Les gendarmes ont averti les migrants au bout d’une étroite route à deux voies bordée de forêts et de champs agricoles qu’ils seraient arrêtés s’ils franchissaient la frontière. Mais une fois sur le sol canadien, ils ont été autorisés à rester et à poursuivre des demandes d’asile qui peuvent prendre des années à être résolues.

La nouvelle politique stipule que les demandeurs d’asile sans citoyenneté américaine ou canadienne qui sont pris dans les 14 jours après avoir traversé n’importe où le long de la frontière de 3 145 milles (5 061 kilomètres) seront renvoyés. Cela inclut les personnes marchant sur Roxham Road.

L’accord devait entrer en vigueur à 00h01 samedi – une mise en œuvre rapide visant à éviter une vague de demandeurs d’asile essayant de traverser, selon des responsables canadiens qui ont parlé sous couvert d’anonymat pour discuter de l’accord à l’avance.

Certains des derniers migrants à avoir traversé avant l’annonce de Biden-Trudeau étaient environ huit personnes de deux familles – l’une d’Haïti, l’autre d’Afghanistan – qui sont arrivées à l’extrémité américaine de Roxham Road juste après l’aube vendredi. Tous deux ont déclaré avoir emprunté des itinéraires détournés pour s’y rendre.

Gerson Solay, 28 ans, a porté sa fille Bianca jusqu’à la frontière. Il a dit qu’il n’avait pas les documents nécessaires pour rester aux États-Unis. « C’est pourquoi le Canada est ma dernière destination », a-t-il déclaré avant d’être placé en détention pour traitement.

On ne sait pas comment Roxham Road est devenu un itinéraire préféré, mais ce n’est qu’à un trajet en taxi de l’endroit où l’Interstate 87 s’approche de la frontière canadienne, et pour les migrants en direction du sud, c’est une distance relativement courte jusqu’à New York.

Ces migrants ont profité d’une bizarrerie dans un accord de 2002 entre les États-Unis et le Canada qui stipule que les demandeurs d’asile doivent présenter leur demande dans le premier pays dans lequel ils arrivent. Les migrants qui se rendent à un point de passage canadien officiel sont renvoyés aux États-Unis et doivent y faire leur demande. Mais ceux qui atteignent le sol canadien ailleurs qu’à un point d’entrée – comme le centre près de Roxham Road – sont autorisés à rester et à demander une protection.

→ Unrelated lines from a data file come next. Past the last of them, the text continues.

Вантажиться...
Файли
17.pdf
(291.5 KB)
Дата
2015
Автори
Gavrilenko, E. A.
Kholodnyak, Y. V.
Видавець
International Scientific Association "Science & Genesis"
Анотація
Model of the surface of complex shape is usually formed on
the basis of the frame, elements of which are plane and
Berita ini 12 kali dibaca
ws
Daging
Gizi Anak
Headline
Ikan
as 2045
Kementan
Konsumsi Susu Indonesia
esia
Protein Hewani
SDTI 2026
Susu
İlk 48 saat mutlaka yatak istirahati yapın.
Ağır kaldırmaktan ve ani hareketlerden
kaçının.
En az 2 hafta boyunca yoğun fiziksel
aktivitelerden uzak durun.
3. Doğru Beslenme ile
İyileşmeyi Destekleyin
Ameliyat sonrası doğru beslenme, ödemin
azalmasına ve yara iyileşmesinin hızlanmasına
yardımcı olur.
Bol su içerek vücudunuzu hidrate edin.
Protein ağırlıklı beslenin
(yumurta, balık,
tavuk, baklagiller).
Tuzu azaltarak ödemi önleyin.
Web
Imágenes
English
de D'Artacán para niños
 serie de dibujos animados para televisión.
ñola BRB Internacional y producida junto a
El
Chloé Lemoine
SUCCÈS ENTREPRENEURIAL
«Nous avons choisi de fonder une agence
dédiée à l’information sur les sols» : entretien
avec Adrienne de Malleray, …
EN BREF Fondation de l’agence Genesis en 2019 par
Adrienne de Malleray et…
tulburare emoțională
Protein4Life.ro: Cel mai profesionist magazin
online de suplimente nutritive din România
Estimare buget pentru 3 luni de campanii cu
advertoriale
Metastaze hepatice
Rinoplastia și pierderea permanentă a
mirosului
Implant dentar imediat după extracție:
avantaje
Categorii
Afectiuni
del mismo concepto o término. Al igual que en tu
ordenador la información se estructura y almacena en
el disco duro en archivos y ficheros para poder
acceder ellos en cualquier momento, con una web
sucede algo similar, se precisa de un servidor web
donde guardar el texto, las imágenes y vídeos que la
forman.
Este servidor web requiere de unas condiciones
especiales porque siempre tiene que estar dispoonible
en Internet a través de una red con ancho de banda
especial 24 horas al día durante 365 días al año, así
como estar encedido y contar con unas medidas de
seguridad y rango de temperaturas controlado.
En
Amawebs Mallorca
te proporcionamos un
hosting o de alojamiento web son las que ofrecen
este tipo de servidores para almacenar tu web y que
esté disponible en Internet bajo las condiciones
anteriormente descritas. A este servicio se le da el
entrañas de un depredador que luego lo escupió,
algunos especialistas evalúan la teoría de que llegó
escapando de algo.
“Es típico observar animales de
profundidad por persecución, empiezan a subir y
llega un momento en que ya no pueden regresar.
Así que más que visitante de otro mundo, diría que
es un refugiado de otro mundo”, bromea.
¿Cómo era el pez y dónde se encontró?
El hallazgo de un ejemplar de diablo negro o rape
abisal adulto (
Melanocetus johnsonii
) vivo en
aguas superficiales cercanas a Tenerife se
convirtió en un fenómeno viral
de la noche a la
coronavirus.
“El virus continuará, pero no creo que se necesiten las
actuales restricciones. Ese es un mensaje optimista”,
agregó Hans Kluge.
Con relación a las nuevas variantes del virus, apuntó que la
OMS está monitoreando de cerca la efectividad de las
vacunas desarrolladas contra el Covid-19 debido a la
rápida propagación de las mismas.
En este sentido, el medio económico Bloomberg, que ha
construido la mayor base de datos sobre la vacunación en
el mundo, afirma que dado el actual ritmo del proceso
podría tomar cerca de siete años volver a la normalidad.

L’accord a été immédiatement critiqué par certains qui estiment qu’il pourrait mettre en danger la sécurité des demandeurs d’asile en les empêchant d’obtenir le soutien nécessaire des deux gouvernements.

« Nous exhortons le président Biden à reconsidérer fermement cet accord et à travailler avec le Congrès pour rétablir l’accès à l’asile et soutenir des politiques qui reconnaissent la dignité de tous ceux qui arrivent à nos frontières », a déclaré Danilo Zak, directeur associé des politiques et du plaidoyer pour le groupe humanitaire. CWS, également connu sous le nom de Church World Services. L’organisation défend les personnes à travers le monde qui ont été forcées de quitter leur foyer.

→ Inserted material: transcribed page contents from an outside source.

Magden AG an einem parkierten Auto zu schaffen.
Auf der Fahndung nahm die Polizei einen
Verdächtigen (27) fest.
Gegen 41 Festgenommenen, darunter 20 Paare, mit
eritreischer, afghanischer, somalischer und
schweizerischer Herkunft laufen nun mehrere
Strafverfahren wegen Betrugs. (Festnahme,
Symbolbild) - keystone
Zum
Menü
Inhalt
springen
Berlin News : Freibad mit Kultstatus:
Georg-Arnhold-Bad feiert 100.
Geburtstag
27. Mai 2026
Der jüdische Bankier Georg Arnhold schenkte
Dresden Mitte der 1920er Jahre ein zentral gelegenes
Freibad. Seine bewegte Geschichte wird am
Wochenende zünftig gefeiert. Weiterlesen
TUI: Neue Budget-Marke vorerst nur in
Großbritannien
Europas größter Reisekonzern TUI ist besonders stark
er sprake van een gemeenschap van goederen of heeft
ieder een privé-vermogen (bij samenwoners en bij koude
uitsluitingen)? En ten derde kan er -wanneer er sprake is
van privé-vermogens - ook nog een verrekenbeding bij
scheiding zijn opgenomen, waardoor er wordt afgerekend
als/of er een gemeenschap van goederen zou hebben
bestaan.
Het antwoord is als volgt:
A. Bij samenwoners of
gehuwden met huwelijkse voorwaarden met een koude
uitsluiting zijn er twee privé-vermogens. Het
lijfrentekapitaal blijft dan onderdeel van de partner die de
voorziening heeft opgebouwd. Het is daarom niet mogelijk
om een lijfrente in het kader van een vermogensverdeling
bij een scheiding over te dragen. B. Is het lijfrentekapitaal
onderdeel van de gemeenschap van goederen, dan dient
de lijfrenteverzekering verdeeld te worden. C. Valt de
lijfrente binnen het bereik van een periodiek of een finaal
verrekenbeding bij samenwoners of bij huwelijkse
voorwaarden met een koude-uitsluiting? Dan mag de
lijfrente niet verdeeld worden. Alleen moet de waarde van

L’accord intervient alors que la US Border Patrol répond à une forte augmentation des passages illégaux vers le sud le long de la frontière canadienne largement ouverte. Presque tous se produisent dans le nord de New York et du Vermont, le long de la frontière la plus proche des deux plus grandes villes du Canada, Toronto et Montréal.

Bien que les chiffres soient encore minimes par rapport à la frontière américano-mexicaine, cela se produit si fréquemment maintenant que la patrouille frontalière a augmenté ses effectifs dans la région et a commencé à libérer certains migrants dans le Vermont avec une date future à comparaître devant les autorités de l’immigration.

Dans le cadre de l’accord, le Canada a également accepté d’autoriser 15 000 migrants de l’hémisphère occidental à demander l’asile sur une base humanitaire au cours de l’année.

Pendant ce temps, les migrants en direction du sud mettent à rude épreuve les autorités frontalières américaines.

Les agents de la US Border Patrol ont arrêté des migrants entrant illégalement depuis le Canada 628 fois en février, plus de cinq fois la même période un an plus tôt. Ces chiffres sont pâles par rapport aux migrants entrant du Mexique – où ils ont été arrêtés plus de 220 000 fois rien qu’en décembre – mais il s’agit toujours d’un changement massif en termes de pourcentage.

Dans le secteur Swanton de la patrouille frontalière, qui s’étend à travers le New Hampshire, le Vermont et une partie du nord de l’État de New York, les agents ont arrêté les migrants 418 fois en février, soit plus de 10 fois par rapport à l’année précédente. Environ la moitié des entrées en provenance du Canada sont des Mexicains, qui peuvent voler sans visa vers le Canada depuis le Mexique.

À environ une heure au sud de la frontière, le chef de la police de St. Johnsbury, dans le Vermont, qui compte 6 000 habitants, a alerté les responsables de l’État que la patrouille frontalière avait déposé une camionnette d’immigrants avec un préavis de quelques minutes au centre d’accueil de la communauté. La même chose s’est produite plusieurs fois auparavant au cours des dernières semaines.

Dans un communiqué, les douanes et la protection des frontières américaines ont déclaré que les migrants déposés à St. Johnsbury avaient été appréhendés le long de la frontière après être entrés aux États-Unis sans autorisation et avaient reçu un avis de comparution pour une procédure d’immigration ultérieure.

Ils ont été déposés à St. Johnsbury car il y a une gare où les migrants peuvent prendre un bus pour une grande ville.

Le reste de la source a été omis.